ASSIGNMENT
All that is needed is the run of lines from the top of the entries to the line with "- alignment.sh", that line included, repeated exactly and free of pictures.

Stored data entries
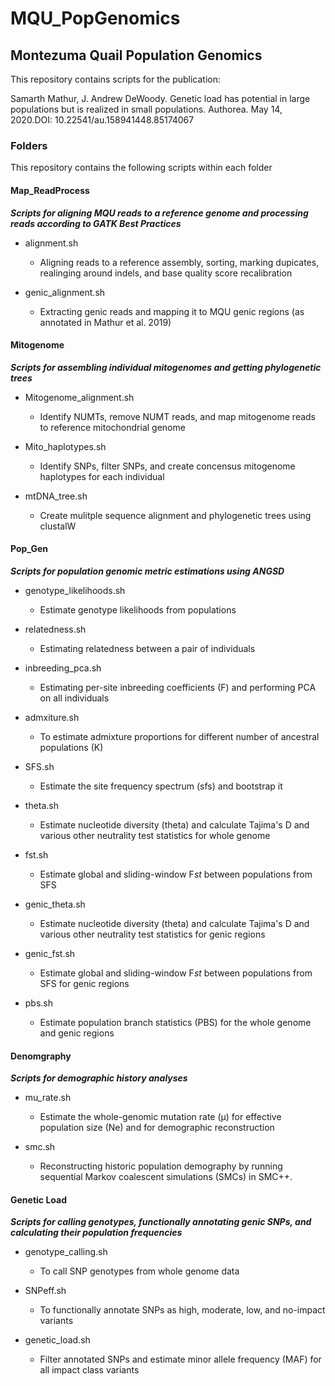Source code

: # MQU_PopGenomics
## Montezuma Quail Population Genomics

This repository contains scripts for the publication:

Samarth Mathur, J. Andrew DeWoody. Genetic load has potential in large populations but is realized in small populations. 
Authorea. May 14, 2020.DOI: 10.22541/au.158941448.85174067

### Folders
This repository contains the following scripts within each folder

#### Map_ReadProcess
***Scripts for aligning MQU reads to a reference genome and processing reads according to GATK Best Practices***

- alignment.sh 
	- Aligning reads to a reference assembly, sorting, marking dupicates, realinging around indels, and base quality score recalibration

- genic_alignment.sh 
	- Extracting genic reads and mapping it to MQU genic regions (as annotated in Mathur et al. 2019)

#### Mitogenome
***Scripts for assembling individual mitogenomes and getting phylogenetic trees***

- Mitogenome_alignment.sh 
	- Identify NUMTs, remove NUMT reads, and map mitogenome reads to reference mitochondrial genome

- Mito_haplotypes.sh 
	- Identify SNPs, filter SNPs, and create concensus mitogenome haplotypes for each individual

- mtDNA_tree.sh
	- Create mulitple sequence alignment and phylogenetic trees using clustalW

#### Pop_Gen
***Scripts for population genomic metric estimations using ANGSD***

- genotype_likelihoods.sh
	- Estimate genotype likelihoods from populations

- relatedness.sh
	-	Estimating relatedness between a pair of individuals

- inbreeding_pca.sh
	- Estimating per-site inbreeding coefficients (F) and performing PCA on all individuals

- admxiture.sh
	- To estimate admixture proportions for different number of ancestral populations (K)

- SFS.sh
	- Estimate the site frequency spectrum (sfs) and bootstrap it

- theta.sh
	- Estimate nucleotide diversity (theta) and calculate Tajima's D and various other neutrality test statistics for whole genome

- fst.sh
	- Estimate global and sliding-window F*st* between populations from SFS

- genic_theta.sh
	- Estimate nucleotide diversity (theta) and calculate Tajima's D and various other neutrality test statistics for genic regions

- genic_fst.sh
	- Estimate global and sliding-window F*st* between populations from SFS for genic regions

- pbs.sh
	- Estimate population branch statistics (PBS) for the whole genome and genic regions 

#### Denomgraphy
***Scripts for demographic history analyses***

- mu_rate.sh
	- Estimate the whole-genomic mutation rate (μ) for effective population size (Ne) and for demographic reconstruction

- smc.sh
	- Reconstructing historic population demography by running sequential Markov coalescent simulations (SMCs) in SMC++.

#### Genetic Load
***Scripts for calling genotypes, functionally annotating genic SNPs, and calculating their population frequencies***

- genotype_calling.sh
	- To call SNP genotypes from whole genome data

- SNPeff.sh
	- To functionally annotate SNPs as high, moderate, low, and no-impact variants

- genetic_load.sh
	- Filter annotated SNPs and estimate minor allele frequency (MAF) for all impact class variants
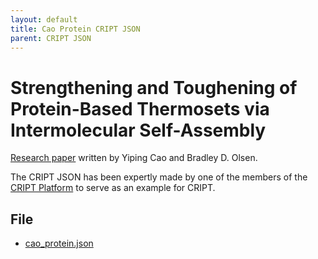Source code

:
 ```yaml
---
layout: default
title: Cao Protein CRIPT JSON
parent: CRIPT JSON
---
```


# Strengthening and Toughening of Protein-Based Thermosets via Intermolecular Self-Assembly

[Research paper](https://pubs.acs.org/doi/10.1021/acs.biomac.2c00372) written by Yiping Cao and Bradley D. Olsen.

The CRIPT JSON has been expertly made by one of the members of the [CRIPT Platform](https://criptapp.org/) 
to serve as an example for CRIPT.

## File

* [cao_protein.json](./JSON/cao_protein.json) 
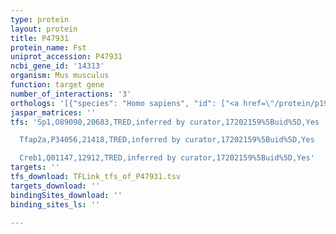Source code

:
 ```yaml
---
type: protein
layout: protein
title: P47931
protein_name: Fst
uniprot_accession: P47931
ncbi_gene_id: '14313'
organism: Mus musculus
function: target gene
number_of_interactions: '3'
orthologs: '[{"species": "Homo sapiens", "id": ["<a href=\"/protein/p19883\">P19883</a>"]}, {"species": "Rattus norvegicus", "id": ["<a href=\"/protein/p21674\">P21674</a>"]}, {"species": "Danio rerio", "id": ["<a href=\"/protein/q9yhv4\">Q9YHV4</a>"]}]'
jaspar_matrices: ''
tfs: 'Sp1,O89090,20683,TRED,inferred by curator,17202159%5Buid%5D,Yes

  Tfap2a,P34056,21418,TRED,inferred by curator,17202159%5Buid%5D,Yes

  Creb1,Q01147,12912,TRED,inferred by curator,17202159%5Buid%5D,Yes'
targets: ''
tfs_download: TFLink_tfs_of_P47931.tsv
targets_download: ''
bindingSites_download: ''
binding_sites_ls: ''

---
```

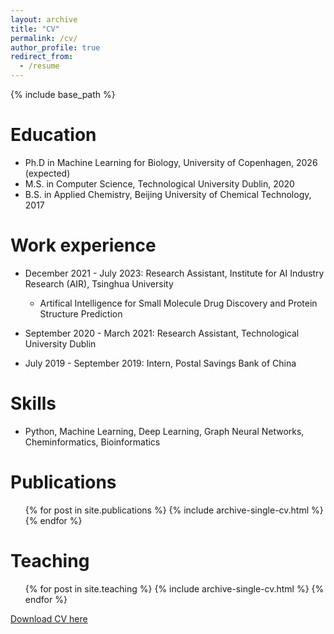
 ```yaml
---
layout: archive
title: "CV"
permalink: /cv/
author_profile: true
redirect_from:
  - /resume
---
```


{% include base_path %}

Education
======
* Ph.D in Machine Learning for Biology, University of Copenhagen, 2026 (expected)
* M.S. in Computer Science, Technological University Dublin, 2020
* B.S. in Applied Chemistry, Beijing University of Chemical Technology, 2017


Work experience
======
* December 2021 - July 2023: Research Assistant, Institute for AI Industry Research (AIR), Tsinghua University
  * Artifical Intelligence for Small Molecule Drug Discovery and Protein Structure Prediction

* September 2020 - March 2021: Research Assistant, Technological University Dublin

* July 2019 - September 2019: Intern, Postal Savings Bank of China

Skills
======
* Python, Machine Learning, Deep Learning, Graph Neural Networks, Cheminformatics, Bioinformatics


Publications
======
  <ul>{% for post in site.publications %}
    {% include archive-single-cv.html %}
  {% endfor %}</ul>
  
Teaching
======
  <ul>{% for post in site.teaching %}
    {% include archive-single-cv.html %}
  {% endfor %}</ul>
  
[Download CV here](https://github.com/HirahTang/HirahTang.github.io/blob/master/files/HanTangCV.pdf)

TASK RESULT
Source code

: # MQU_PopGenomics
## Montezuma Quail Population Genomics

This repository contains scripts for the publication:

Samarth Mathur, J. Andrew DeWoody. Genetic load has potential in large populations but is realized in small populations. 
Authorea. May 14, 2020.DOI: 10.22541/au.158941448.85174067

### Folders
This repository contains the following scripts within each folder

#### Map_ReadProcess
***Scripts for aligning MQU reads to a reference genome and processing reads according to GATK Best Practices***

- alignment.sh 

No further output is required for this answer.